Prime Factors Blog

Let's Talk Tokenization

Posted by Gwen Fremonti on Apr 18, 2017 10:00:00 AM


In our modern era of cyber-attacks and security breaches, the value of sensitive data detailing our financial transactions and personal lives is at a premium. From groceries to government, the threat of our potentially lucrative online existence being hijacked and sold to the highest bidder is foremost on the minds of both the public and digital security experts. And while it may sound counterintuitive, one of the safer data transfer processes could be one that attempts to render your valuable details completely worthless: tokenization. 

A marked shift toward tokenization has been underway since 2014, when EMVCo LLC  implemented specifications via EMV (Europay, MasterCard, and Visa). EMVCo's members also include Discover and American Express, so this change in how sensitive data is delivered and processed is set to become America's standard. It's not just financial data: everything from your driver's license, medical details, and voting profile all stand to benefit from being tokenized. So how does it work?

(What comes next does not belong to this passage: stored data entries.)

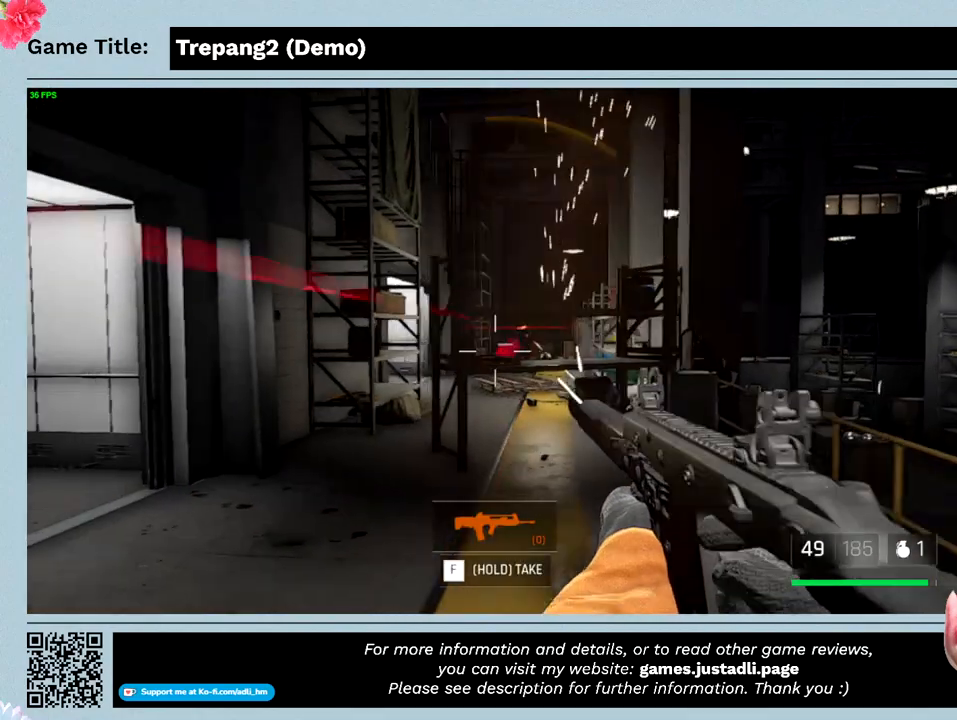
{"keys": ["a"], "mouse": ["left"], "events": []}
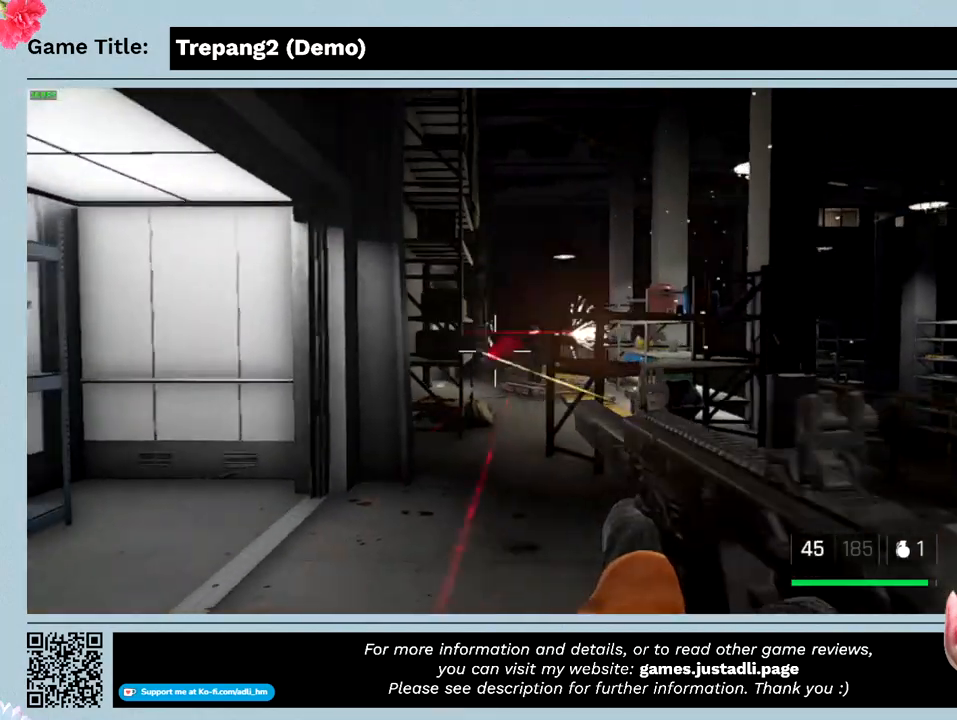
{"keys": [], "mouse": ["left"], "events": [[466, "a", "up"]]}
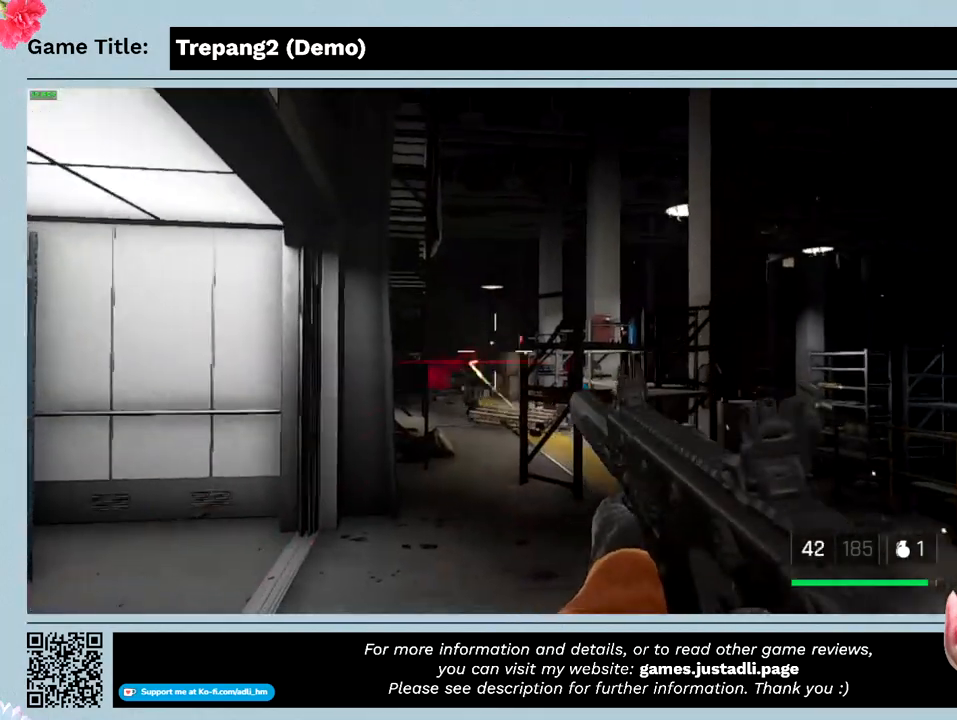
{"keys": [], "mouse": ["left"], "events": []}
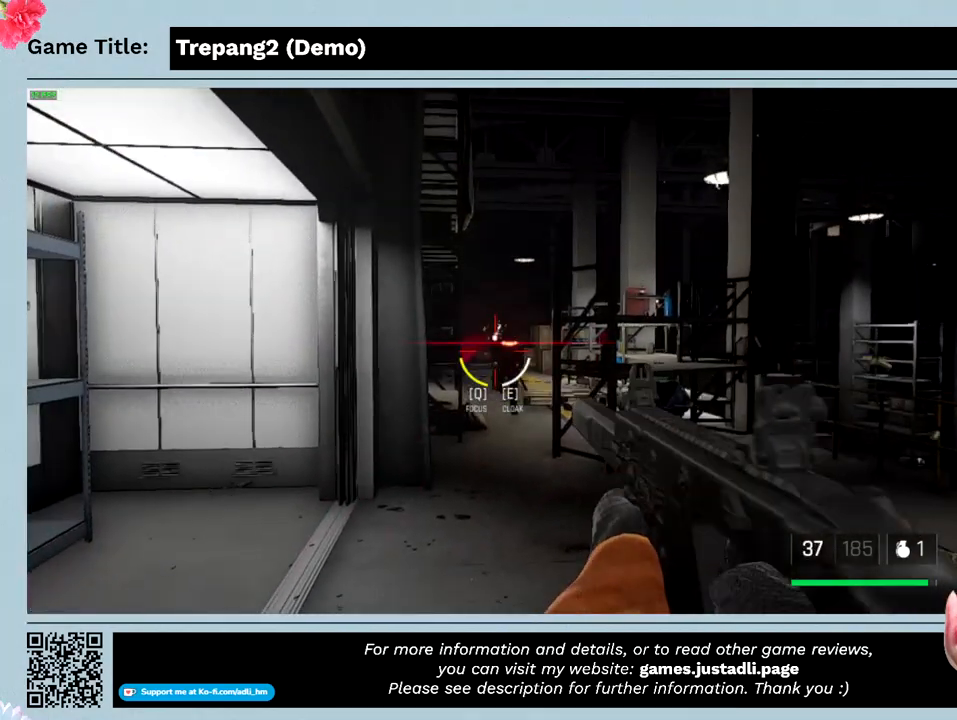
{"keys": [], "mouse": ["left"], "events": []}
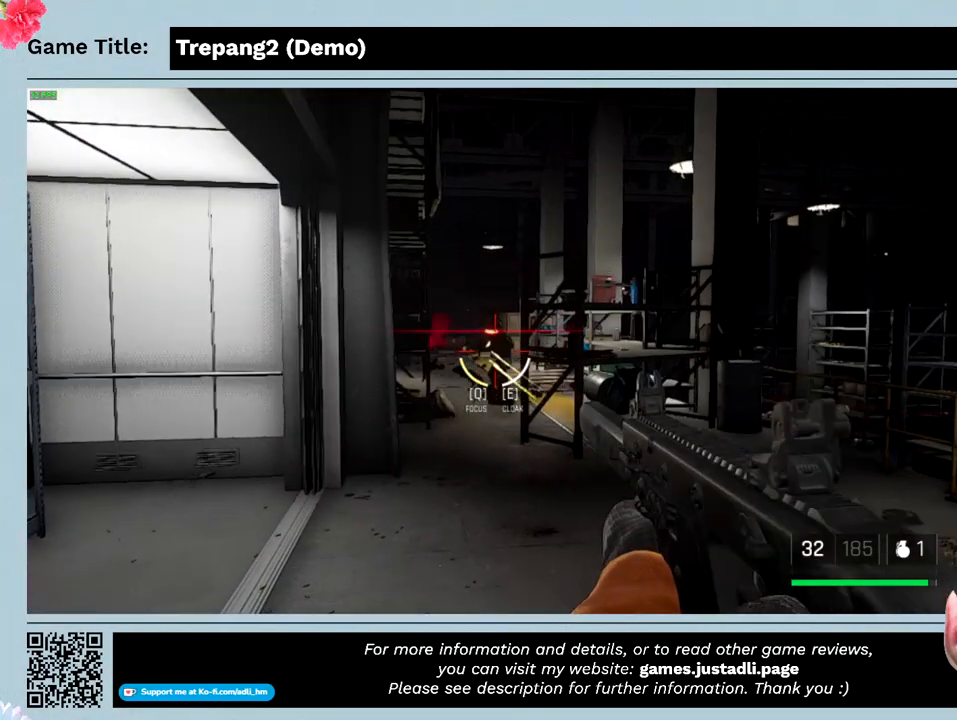
{"keys": [], "mouse": ["left"], "events": []}
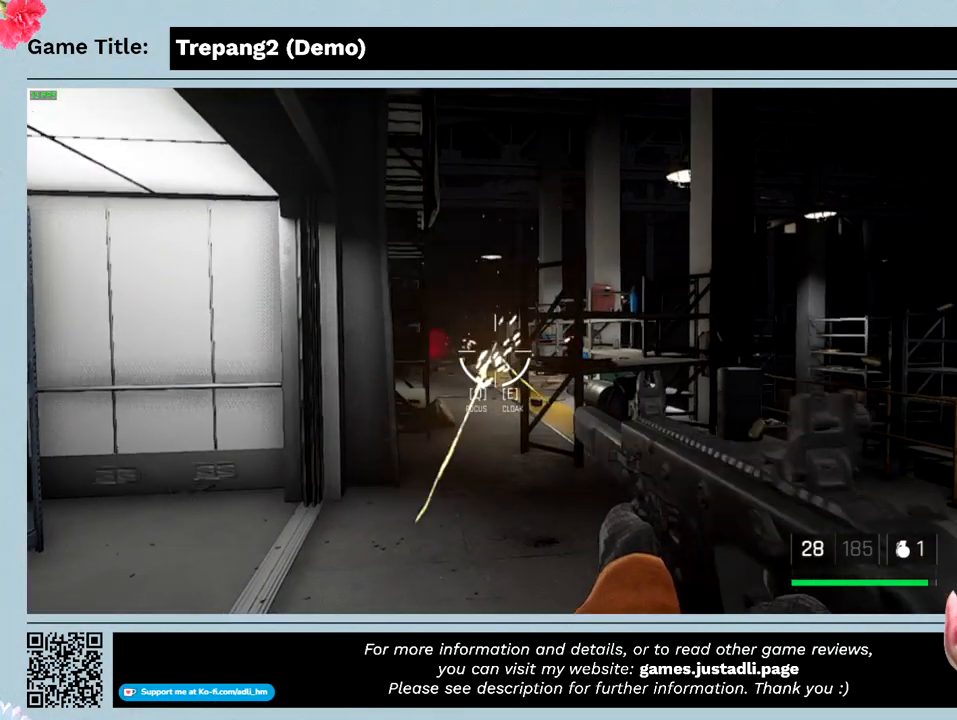
{"keys": [], "mouse": [], "events": [[466, "mouse_left", "up"]]}
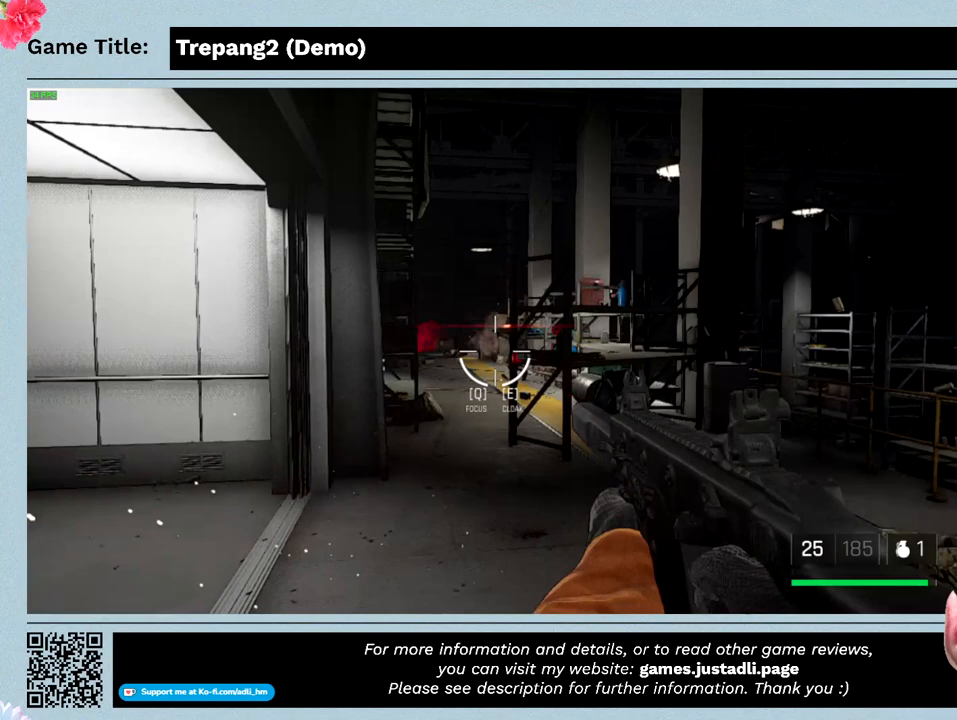
{"keys": [], "mouse": ["left"], "events": [[500, "mouse_left", "down"]]}
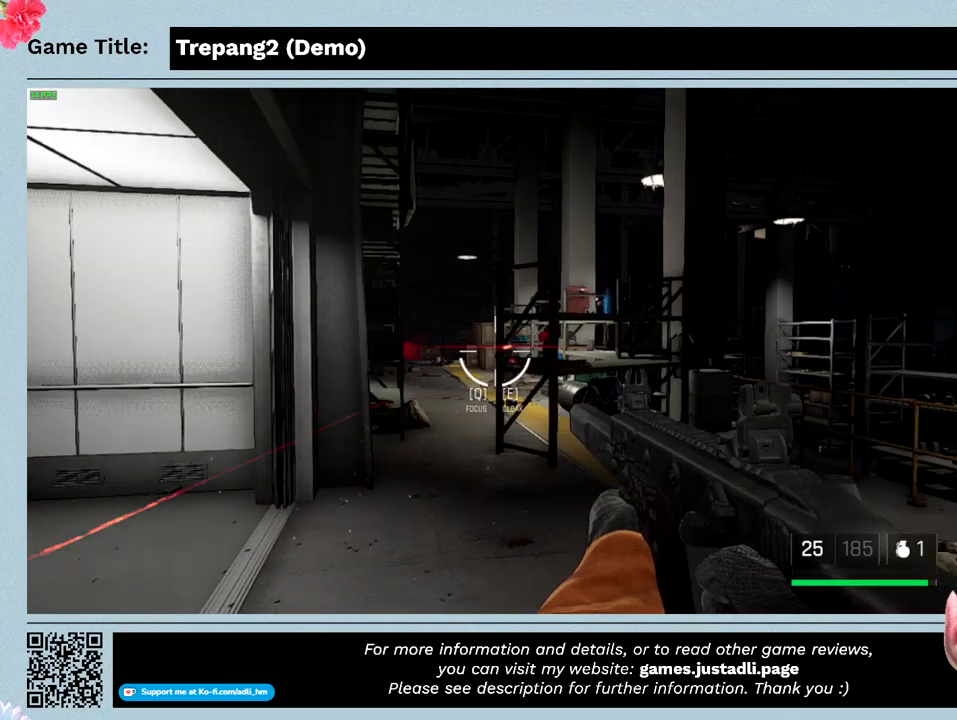
{"keys": [], "mouse": ["left"], "events": []}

To learn how encryption can lower the cost of regulatory compliance while enhancing security, download our white paper Reducing the Cost of Regulatory Compliance with Encryption 

Tokenization Breaks Data Down and Scrambles It

Tokenization sees your data broken down, scrambled, and rearranged into a set of alphanumeric characters that are comprehensible only by you and the intended destination. In the instance of a credit card transaction, your financial institution won't have your actual details kept on-site. Those would be off-site and secure. Instead, your unique alphanumeric line (your token) is generated and used to complete the transaction in place of your real data. This new line usually includes the final four digits of your card number.

The token itself has no meaning; it merely represents your private details in a manner understood only by the desired endpoint. You might think of it like a chip from a casino: your big red chip may be worth $5,000 dollars as long as you're in the building, but if someone should steal it from you and cross the threshold, it would be rendered worthless.

How Scrambling Improves Security

With your sensitive and personally-identifying material no longer being stored on a company database thanks to the added level of security provided by off-site data storage, transferal by token presents a real headache for anyone trying to hack or intercept your data. Should any nefarious party succeed in doing so, they would find themselves in possession of a mixed-up series of numbers and letters with no way to translate what they represent or trace it back to you; the aforementioned big red casino chip.

Long-term, tokenization promises a reduction in hacking and data breaches, which means more peace of mind for both corporations and their customers. 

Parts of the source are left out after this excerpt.